State Rep. Millie Hamner faces challenging session, election in 2014
The year 2014 is shaping up to be a busy and potentially hard one for Summit County local and state Rep. Millie Hamner (D —Dillon).
The former Summit School District superintendant will again have to defend her seat and will be trying to continue work she began this year to revise Colorado’s school finance policies.
Both could be uphill battles.
During the 2013 session Hamner helped pass the School Finance Reform Act in the House, which will put a ballot question before voters in November, asking them to approve a $1 billion income tax increase to help fund K-12 education across the state. The Colorado electorate hasn’t approved a tax increase measure since they passed the Taxpayers Bill of Rights (TABOR) in 1992, requiring that any bump in taxes be approved by a vote of the people. In 2011, they resoundingly defeated a measure to temporarily increase sales and income taxes for education funding.
“It’s a tough road,” Hamner said. “I think this ballot question is placed to be more successful than that one was, but it’s definitely going to take a lot more work on the part of the campaign team.”
Whichever way the initiative goes, Hamner says her plate will be piled high with school finance issues next year.
“If the ballot measure passes, we have work to do to fine tune,” she said. “If it doesn’t pass we’re back to the drawing board with the state budget to continue to put more resources into the K-12 system without the benefit of having additional revenue to work with.”
When her legislative work wraps up in May, Hamner will be back on the campaign trail, and likely facing just as many challenges there.

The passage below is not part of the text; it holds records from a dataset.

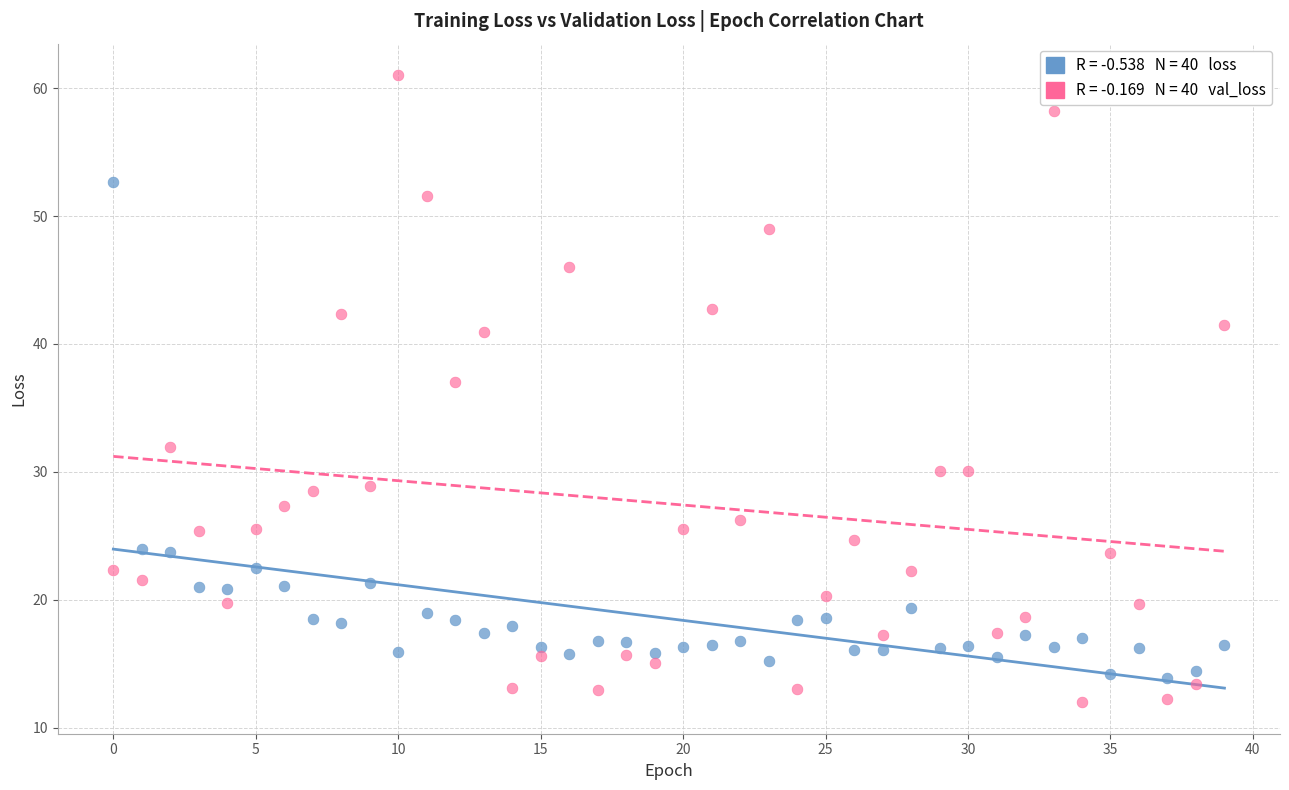

Across all series, what Y value is closest to 36?

37.0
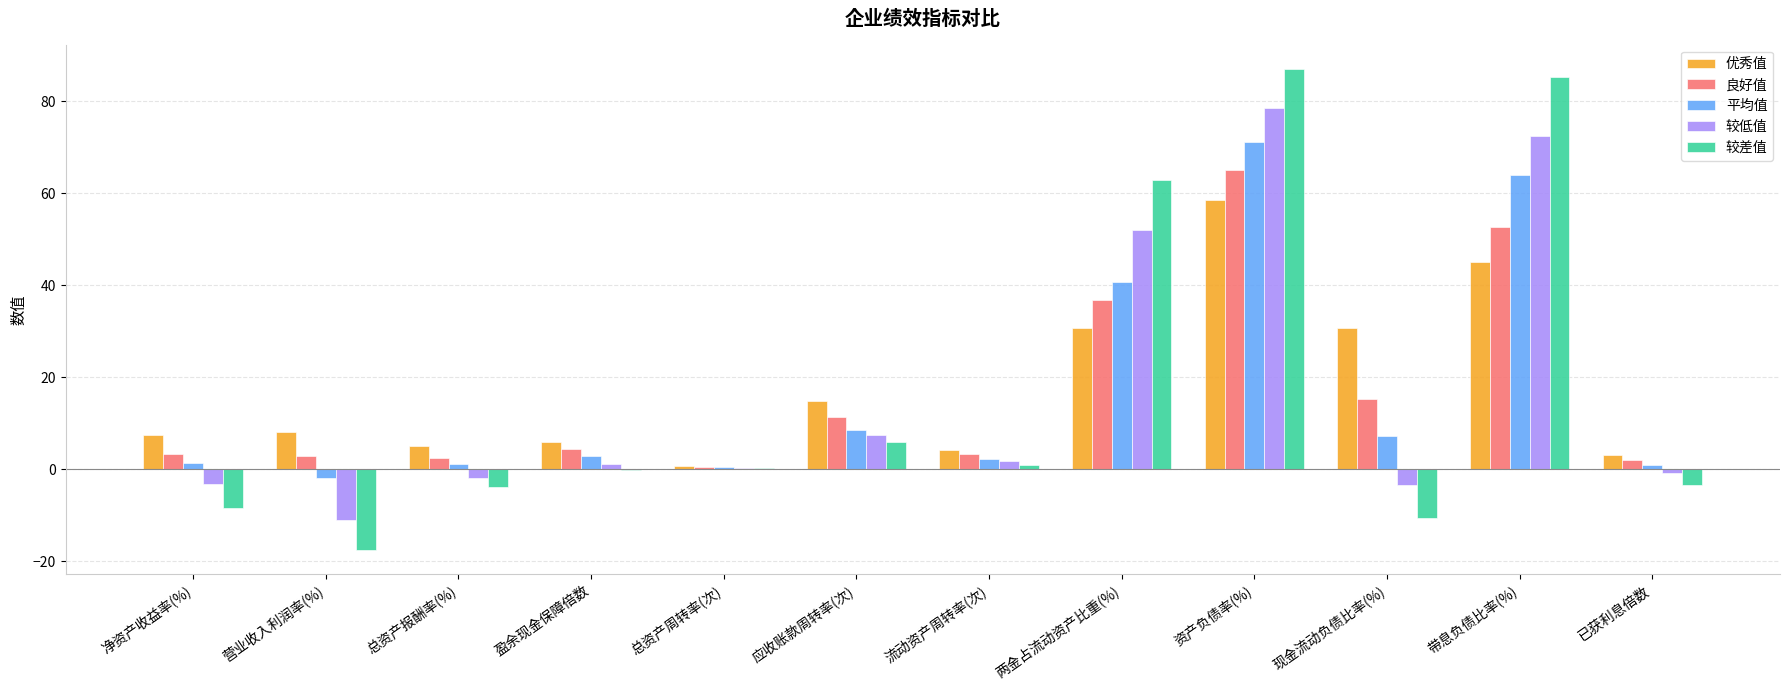

Does the chart contain stacked bars?

No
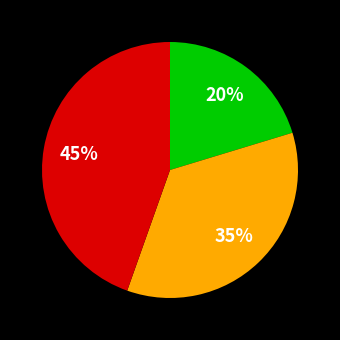

Is there any slice that represents more than half of the pie?

No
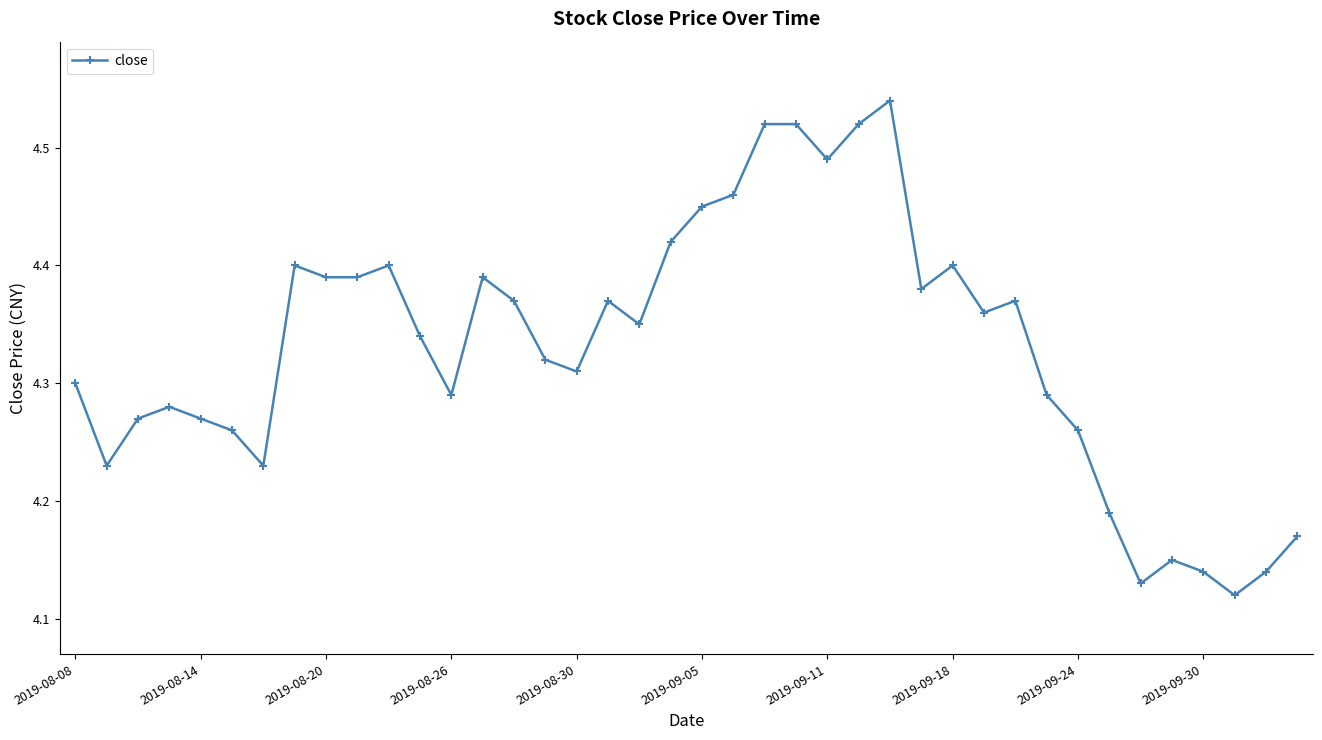

Count the number of categories in the chart.

40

There are those who say the Democrats went too far in 2013, using their majority power to push through a slew of controversial new laws, including in-state tuition for undocumented students, same-sex civil unions and a package of media-hyped and widely hated gun bills so contentious they precipitated a recall effort targeting two Democratic leaders in the Senate and talk of secession in the more conservative eastern parts of the state.
They’re laws that Hamner supported, if not overtly, then at least with her votes, and local voices in the opposing party say they could cost her in the next election.
“I think Millie’s a nice lady, but she voted pretty much the whole Democratic ticket straight down the line, which includes a lot of stuff that is contrary to the beliefs of most Coloradans,” Summit County Republican vice-chair Kim McGahey said. “I think that’s going to show up in the polls next fall.”
The local GOP does have a challenger in mind for House District 61, McGahey confirmed, but he declined to comment further.
Hamner herself concedes 2014 may be a tough win. She took a front seat in her second term, accepting a leadership role on the House Education Committee and heading up the effort to reform school finance policies, and she’s now representing a more geographically and economically diverse district.
“I think we always worry about how elections will turn out,” Hamner said. “My constituents have differing opinions around school funding, around gun safety and it’s really important for me to listen. Though there are diverse perspectives, at the end of the day, I have to make sure I do what is in the best interests of all these people in this district.”
In the 2014 legislative session, that will mean work on a number of issues including teacher and principal licensure policies.
Hamner said she won’t be putting forward any new gun-control laws, but expects adjustments and amendments to the existing statutes to be on the table when she returns to the Capitol in January.
The campaign for the school funding tax question, which will be on this year’s ballot, will kick off in earnest in the near future, Hamner said.